• Work request:
Determine the number of lines below that contain the string "records", and state only that number.

• Extracted information:
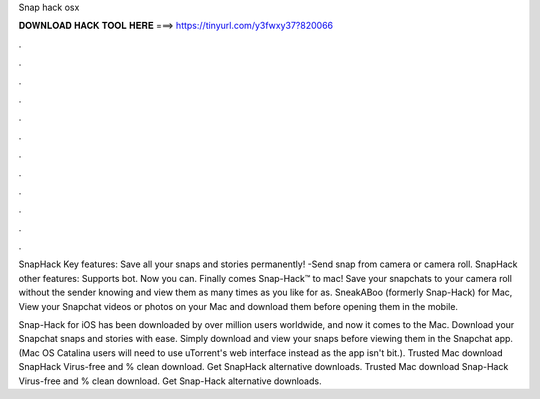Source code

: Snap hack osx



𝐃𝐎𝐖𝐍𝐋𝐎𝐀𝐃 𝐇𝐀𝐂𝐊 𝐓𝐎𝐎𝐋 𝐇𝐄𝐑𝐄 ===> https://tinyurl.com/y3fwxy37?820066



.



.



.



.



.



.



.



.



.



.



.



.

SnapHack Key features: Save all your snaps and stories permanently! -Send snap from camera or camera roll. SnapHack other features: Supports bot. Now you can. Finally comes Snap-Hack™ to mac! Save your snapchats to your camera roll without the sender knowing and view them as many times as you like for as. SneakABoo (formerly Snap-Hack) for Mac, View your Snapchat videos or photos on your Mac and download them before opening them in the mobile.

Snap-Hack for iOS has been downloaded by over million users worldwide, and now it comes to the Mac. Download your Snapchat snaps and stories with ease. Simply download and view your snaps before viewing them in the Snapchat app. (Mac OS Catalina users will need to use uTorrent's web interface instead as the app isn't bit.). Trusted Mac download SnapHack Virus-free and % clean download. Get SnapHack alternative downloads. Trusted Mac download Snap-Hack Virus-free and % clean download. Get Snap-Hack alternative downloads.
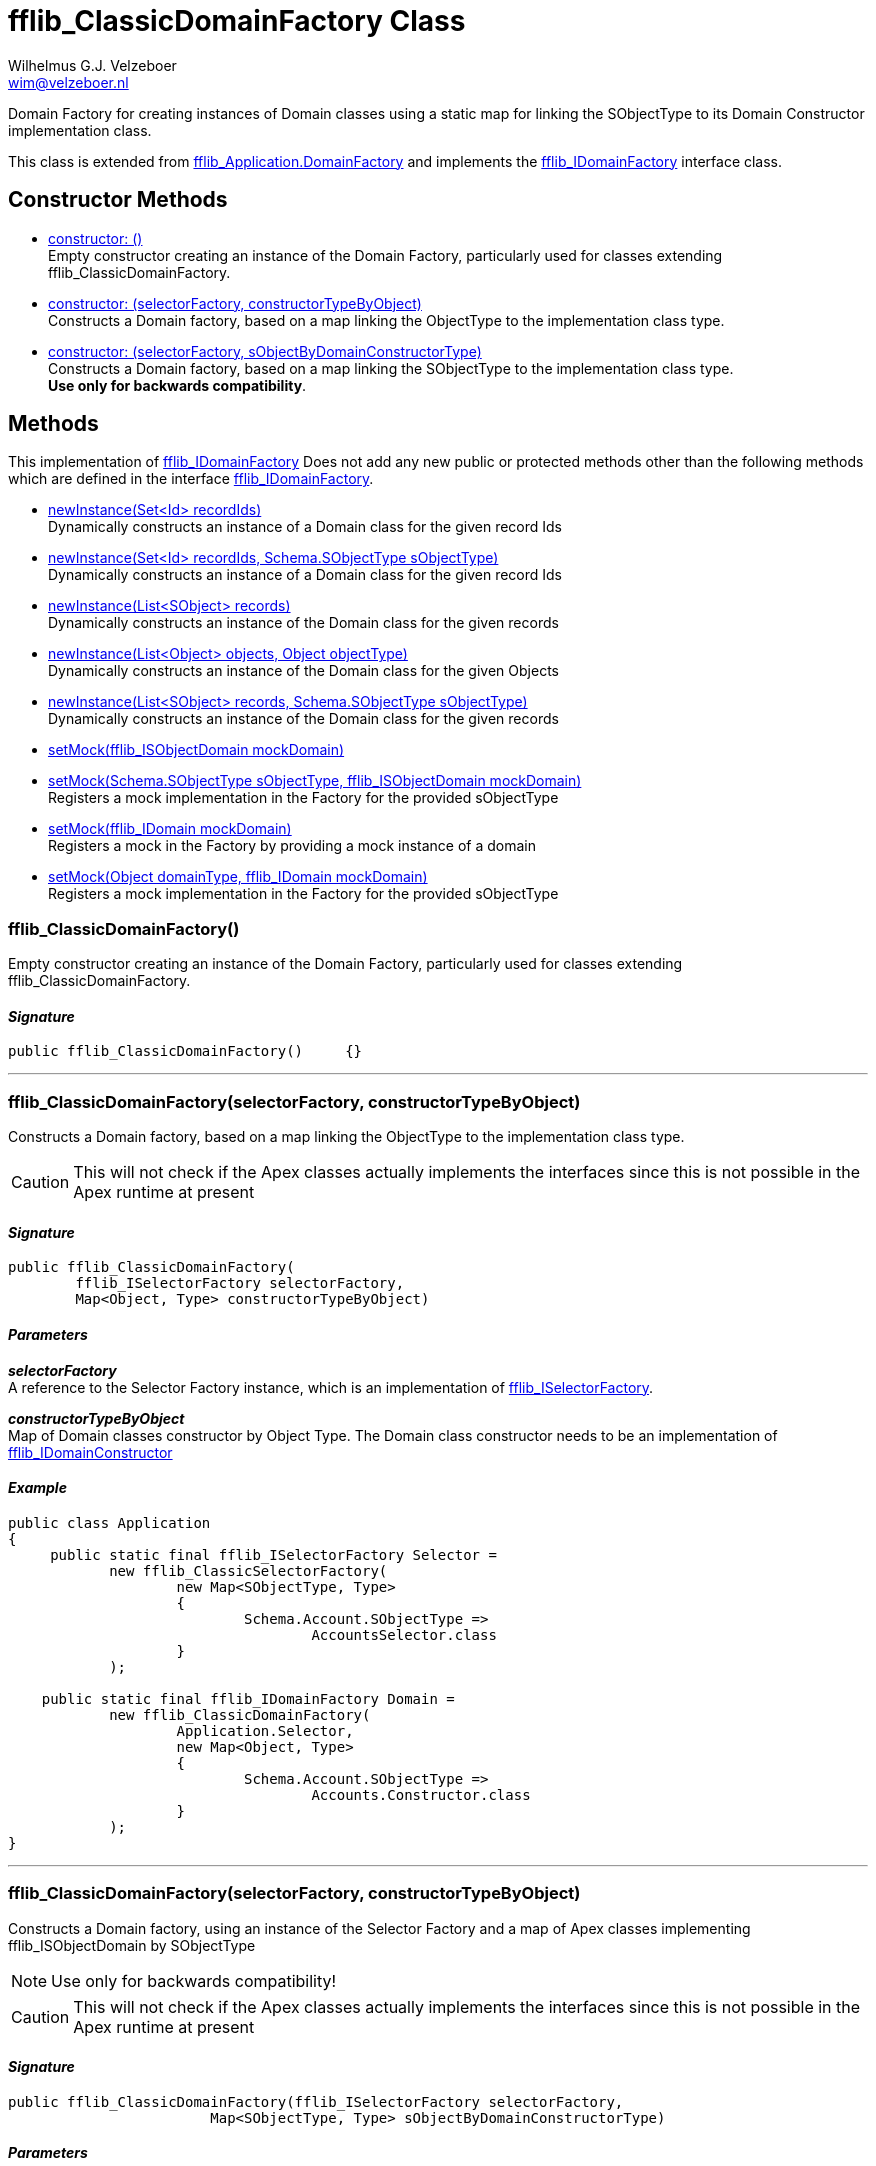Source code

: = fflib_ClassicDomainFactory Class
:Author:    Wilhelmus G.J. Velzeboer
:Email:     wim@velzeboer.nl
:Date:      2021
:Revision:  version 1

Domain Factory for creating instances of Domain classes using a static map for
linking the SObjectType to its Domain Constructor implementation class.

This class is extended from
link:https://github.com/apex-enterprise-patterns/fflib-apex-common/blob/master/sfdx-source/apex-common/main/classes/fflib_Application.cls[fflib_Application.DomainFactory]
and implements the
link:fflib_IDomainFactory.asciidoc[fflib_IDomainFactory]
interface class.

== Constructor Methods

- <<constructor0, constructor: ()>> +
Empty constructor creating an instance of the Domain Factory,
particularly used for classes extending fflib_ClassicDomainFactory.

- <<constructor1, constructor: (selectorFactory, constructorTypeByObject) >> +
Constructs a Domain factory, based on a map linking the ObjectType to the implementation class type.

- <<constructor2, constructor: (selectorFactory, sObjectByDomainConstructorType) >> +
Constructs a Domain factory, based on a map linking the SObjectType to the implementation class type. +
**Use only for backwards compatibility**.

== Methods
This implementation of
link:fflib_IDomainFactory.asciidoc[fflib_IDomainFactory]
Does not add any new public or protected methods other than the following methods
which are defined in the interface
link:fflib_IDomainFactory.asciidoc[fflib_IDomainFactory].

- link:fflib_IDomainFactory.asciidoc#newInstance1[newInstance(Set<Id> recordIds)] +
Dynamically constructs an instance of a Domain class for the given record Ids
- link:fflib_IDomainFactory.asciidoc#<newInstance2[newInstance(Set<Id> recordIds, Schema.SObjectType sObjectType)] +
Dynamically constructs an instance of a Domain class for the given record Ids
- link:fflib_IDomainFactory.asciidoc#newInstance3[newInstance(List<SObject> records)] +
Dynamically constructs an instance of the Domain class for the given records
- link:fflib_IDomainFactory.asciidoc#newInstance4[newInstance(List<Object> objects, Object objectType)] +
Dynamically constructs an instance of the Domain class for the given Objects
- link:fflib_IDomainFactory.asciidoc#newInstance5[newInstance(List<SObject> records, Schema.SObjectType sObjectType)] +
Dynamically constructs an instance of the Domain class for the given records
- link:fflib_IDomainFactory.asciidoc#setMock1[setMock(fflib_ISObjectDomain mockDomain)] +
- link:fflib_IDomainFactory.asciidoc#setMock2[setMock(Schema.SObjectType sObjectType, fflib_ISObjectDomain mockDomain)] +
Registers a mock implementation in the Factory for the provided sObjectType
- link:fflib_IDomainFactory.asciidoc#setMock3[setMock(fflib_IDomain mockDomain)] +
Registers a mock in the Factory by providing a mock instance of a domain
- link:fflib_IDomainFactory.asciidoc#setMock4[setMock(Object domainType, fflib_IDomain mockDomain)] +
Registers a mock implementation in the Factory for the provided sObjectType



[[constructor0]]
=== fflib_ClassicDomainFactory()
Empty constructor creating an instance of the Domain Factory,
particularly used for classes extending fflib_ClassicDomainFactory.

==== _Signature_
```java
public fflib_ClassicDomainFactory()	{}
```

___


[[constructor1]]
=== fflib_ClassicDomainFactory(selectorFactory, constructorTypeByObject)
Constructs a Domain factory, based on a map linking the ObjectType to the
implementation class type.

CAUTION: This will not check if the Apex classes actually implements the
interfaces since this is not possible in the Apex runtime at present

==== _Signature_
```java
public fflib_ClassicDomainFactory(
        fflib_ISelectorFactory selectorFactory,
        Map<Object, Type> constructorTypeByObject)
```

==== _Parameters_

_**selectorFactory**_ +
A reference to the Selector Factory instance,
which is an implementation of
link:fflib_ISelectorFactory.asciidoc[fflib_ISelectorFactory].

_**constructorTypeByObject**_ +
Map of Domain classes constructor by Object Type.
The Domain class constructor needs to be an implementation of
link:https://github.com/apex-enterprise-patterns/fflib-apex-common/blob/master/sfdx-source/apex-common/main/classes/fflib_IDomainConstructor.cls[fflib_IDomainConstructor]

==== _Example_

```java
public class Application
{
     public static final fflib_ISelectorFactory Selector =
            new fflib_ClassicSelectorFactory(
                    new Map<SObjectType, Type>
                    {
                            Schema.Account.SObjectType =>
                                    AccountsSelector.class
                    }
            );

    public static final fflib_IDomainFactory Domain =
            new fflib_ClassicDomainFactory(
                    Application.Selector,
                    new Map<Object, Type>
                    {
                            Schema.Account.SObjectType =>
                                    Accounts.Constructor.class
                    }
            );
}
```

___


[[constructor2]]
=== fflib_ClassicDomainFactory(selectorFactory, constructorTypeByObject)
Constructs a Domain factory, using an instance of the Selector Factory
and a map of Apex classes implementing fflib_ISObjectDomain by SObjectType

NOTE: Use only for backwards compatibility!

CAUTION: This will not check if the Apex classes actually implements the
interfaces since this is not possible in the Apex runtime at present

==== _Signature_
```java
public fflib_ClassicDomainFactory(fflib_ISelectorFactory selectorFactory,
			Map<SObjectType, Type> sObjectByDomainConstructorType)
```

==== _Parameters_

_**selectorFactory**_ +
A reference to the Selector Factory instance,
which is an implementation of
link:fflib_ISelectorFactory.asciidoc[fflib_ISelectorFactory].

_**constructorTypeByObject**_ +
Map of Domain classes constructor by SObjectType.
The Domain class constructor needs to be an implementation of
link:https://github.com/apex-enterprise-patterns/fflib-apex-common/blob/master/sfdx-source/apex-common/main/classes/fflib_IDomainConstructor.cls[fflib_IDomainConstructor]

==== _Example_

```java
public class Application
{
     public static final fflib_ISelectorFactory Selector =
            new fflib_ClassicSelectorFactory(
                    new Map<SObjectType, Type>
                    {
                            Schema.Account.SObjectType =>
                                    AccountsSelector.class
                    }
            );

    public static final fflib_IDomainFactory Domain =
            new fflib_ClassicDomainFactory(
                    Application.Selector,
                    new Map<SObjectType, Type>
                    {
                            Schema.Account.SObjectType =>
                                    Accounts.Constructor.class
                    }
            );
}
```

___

• Solution to the exercise:
4